▶ **ACTION ITEM**
Count how many lines of the material below contain the word "average". Reply with that number alone.

EXERCISE INPUTS below:

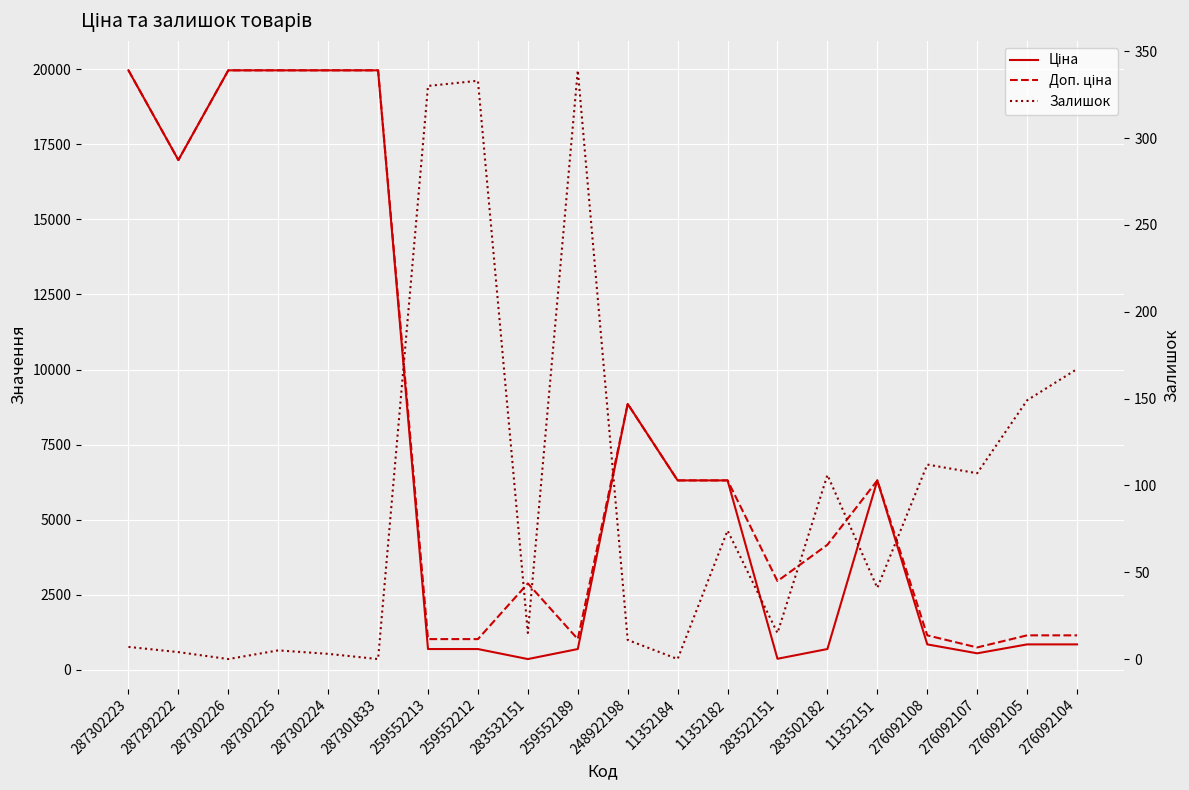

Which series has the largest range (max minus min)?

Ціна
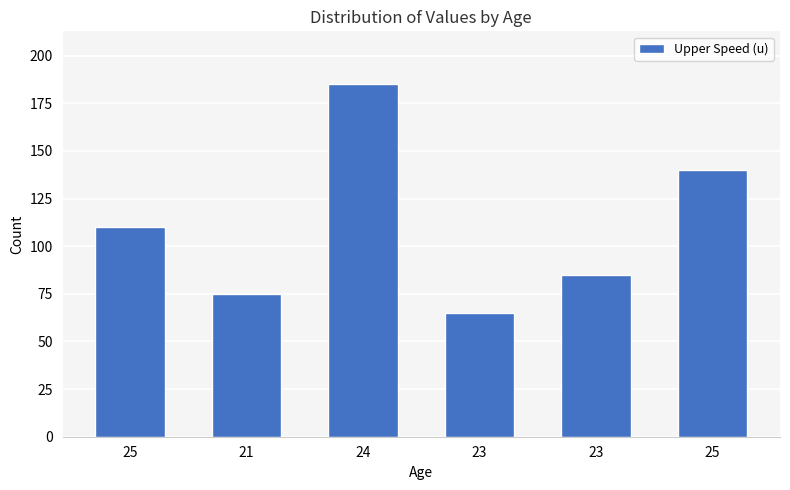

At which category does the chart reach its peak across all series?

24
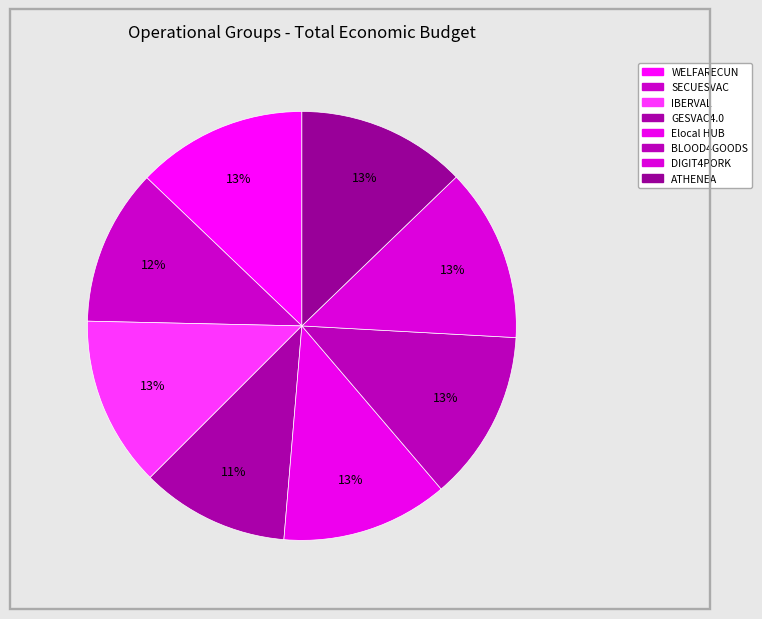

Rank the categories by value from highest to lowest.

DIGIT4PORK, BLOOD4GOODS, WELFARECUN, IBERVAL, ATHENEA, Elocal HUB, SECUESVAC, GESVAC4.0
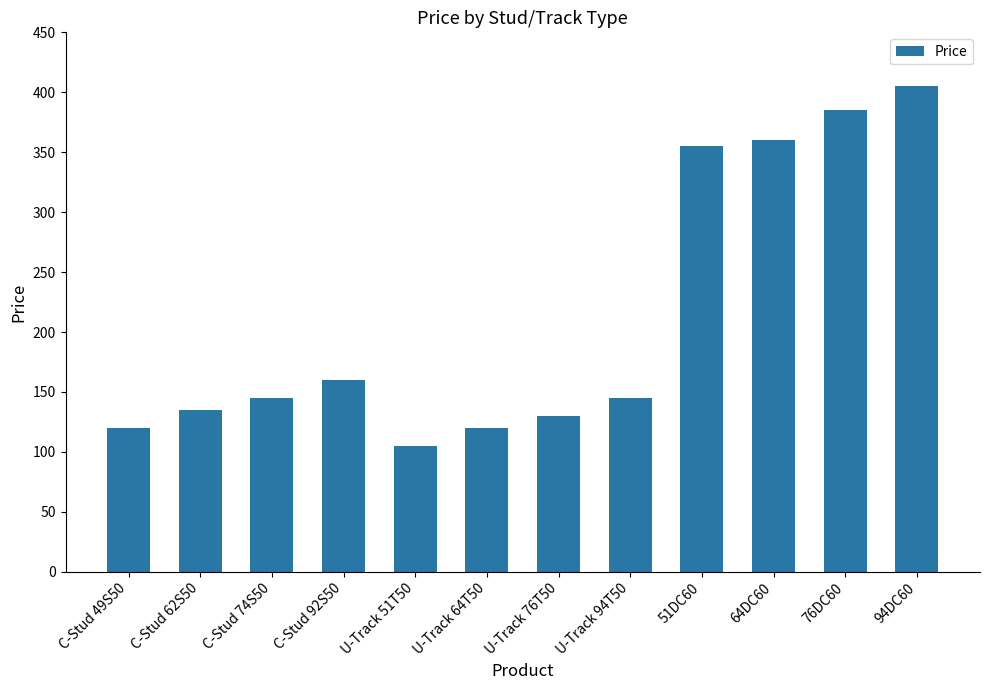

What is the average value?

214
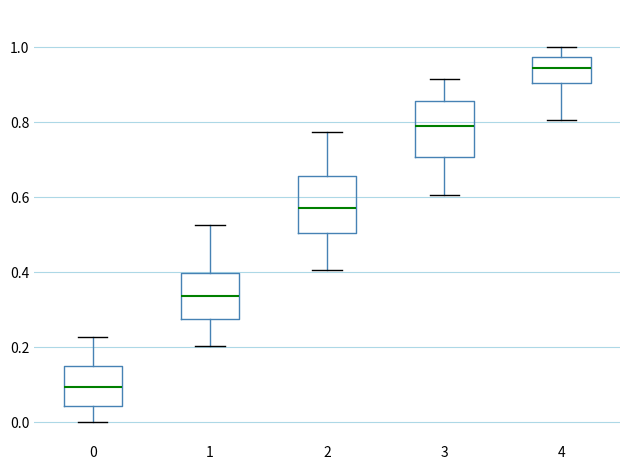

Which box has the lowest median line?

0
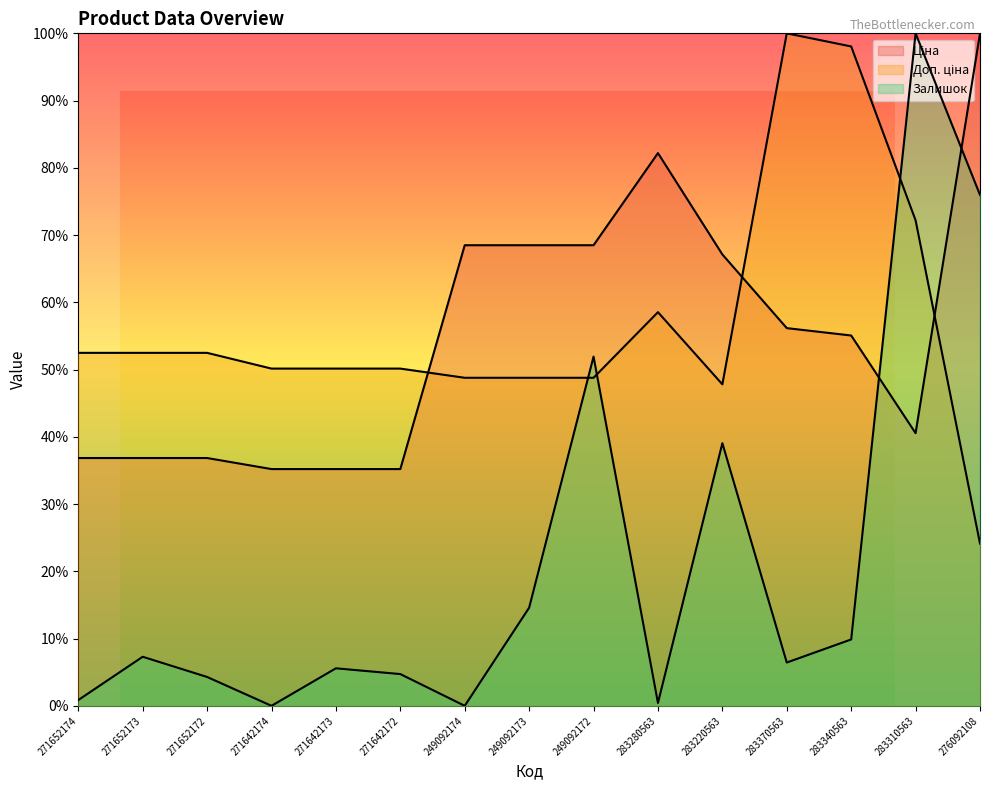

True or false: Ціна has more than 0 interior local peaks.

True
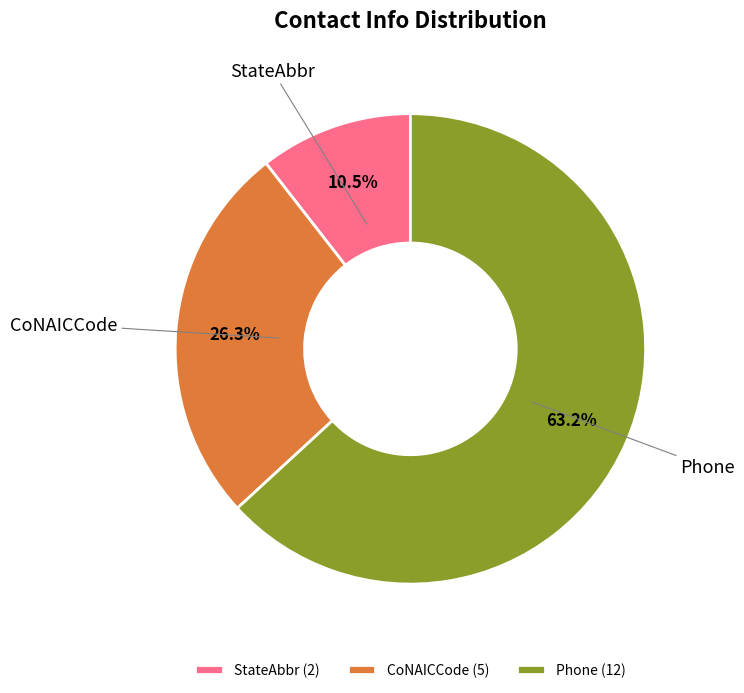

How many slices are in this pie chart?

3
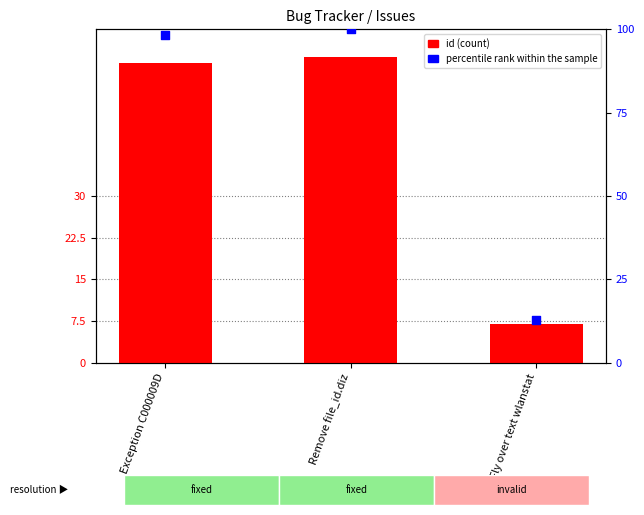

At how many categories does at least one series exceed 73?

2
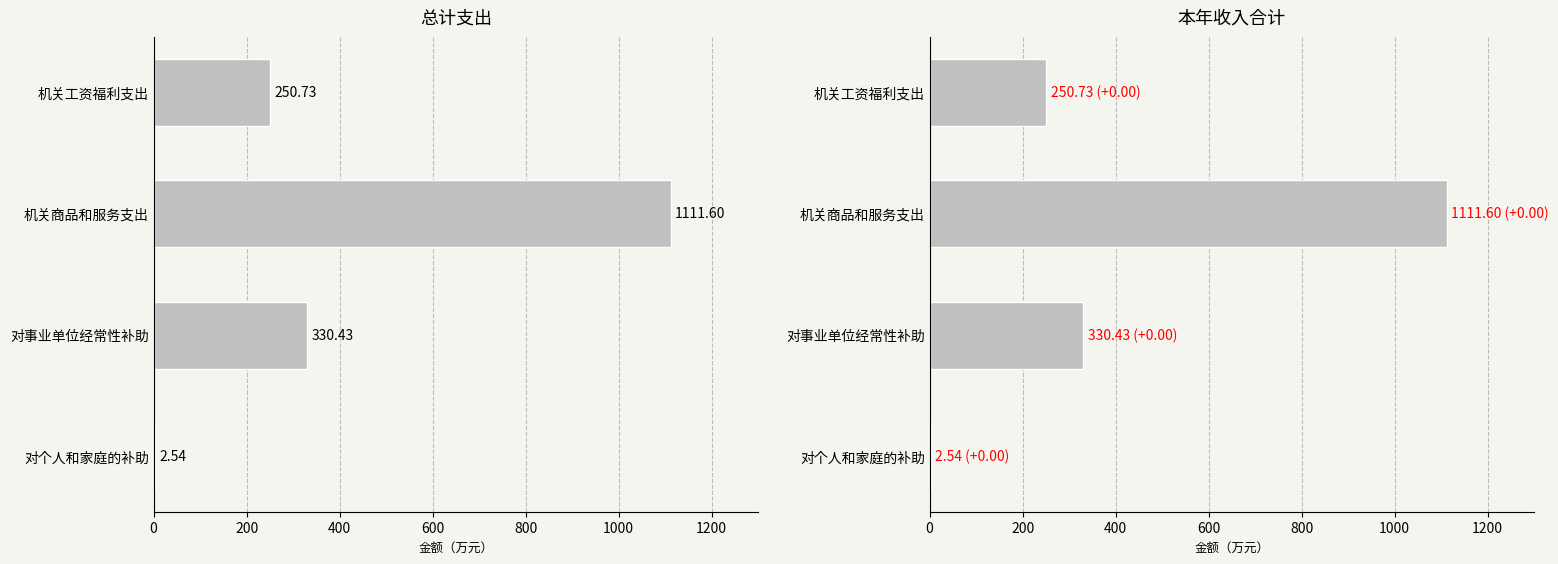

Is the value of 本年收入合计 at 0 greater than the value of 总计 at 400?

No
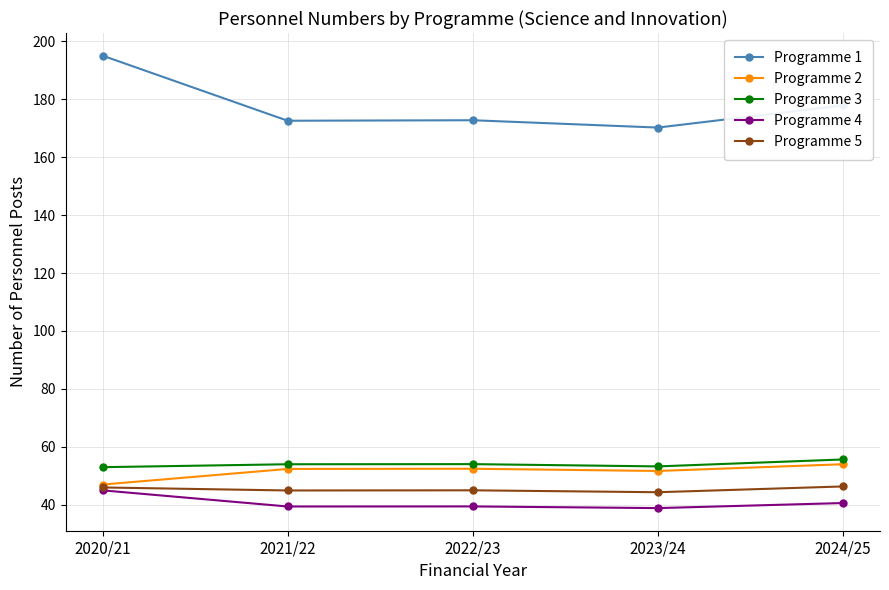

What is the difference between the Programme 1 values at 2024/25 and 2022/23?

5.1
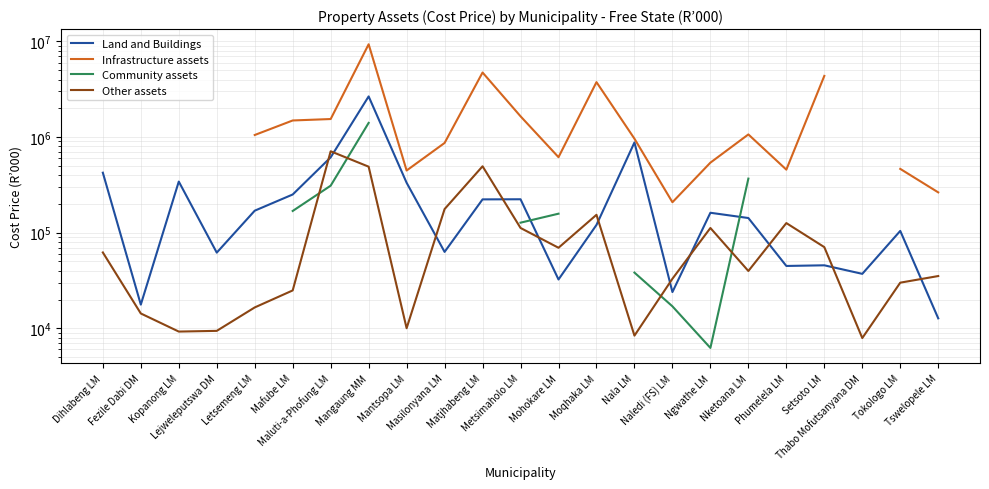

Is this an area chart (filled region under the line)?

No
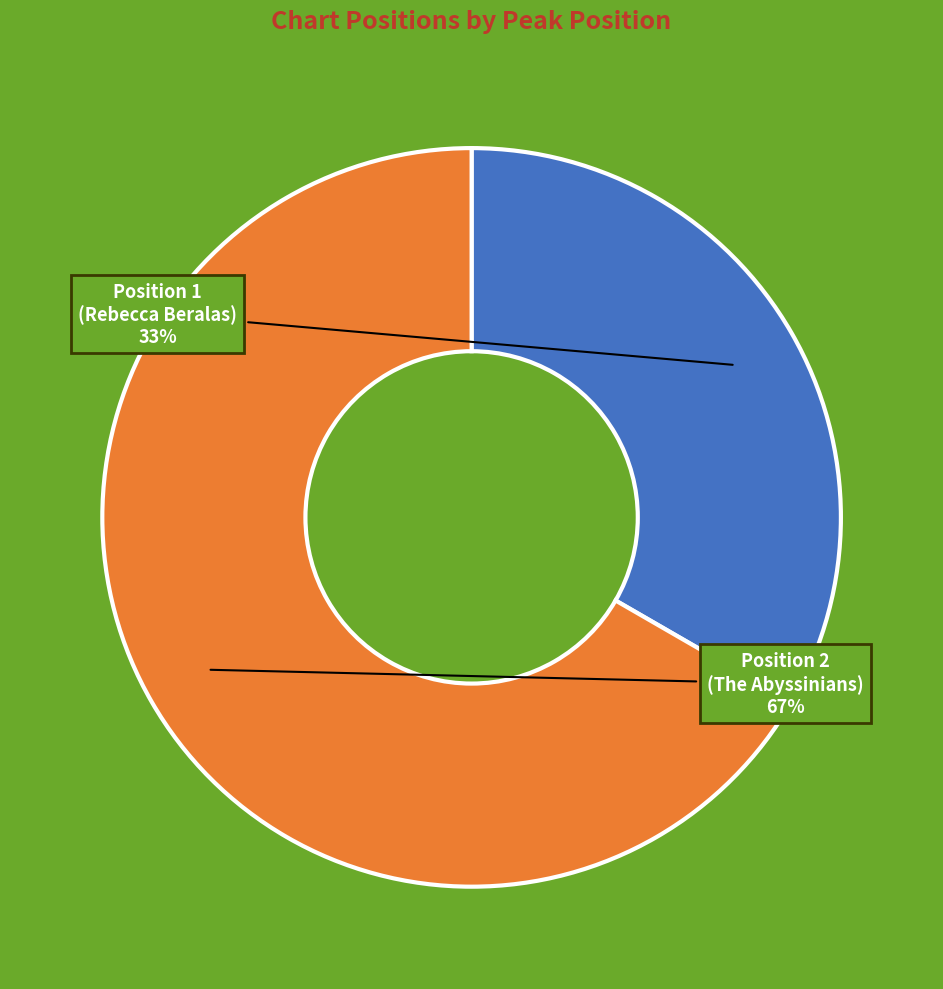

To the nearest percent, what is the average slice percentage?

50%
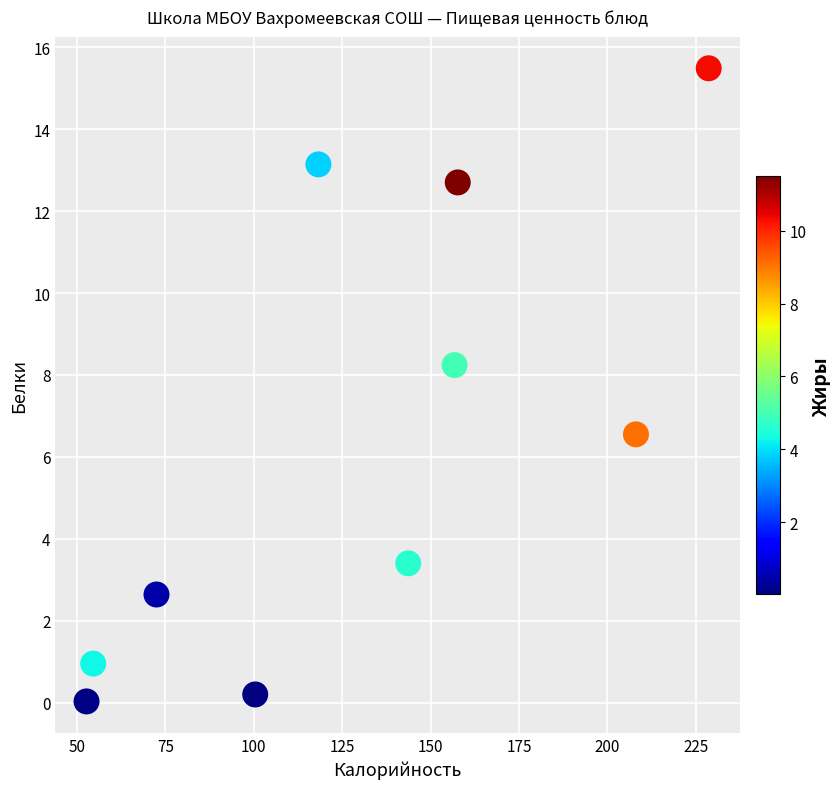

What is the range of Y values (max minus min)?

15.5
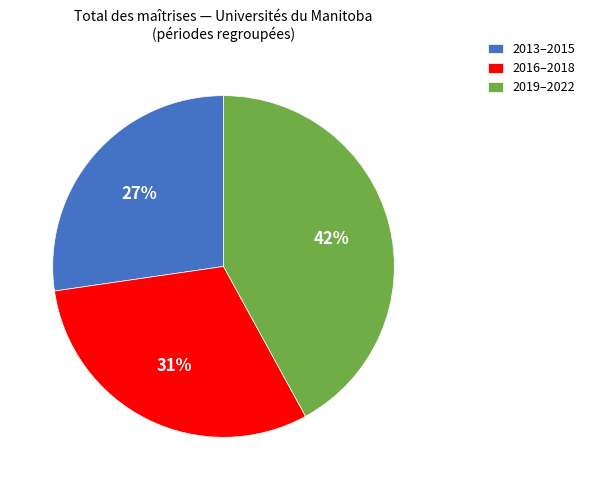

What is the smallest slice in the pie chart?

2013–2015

End of EXERCISE INPUTS.

▶ **ANSWER BELOW**
2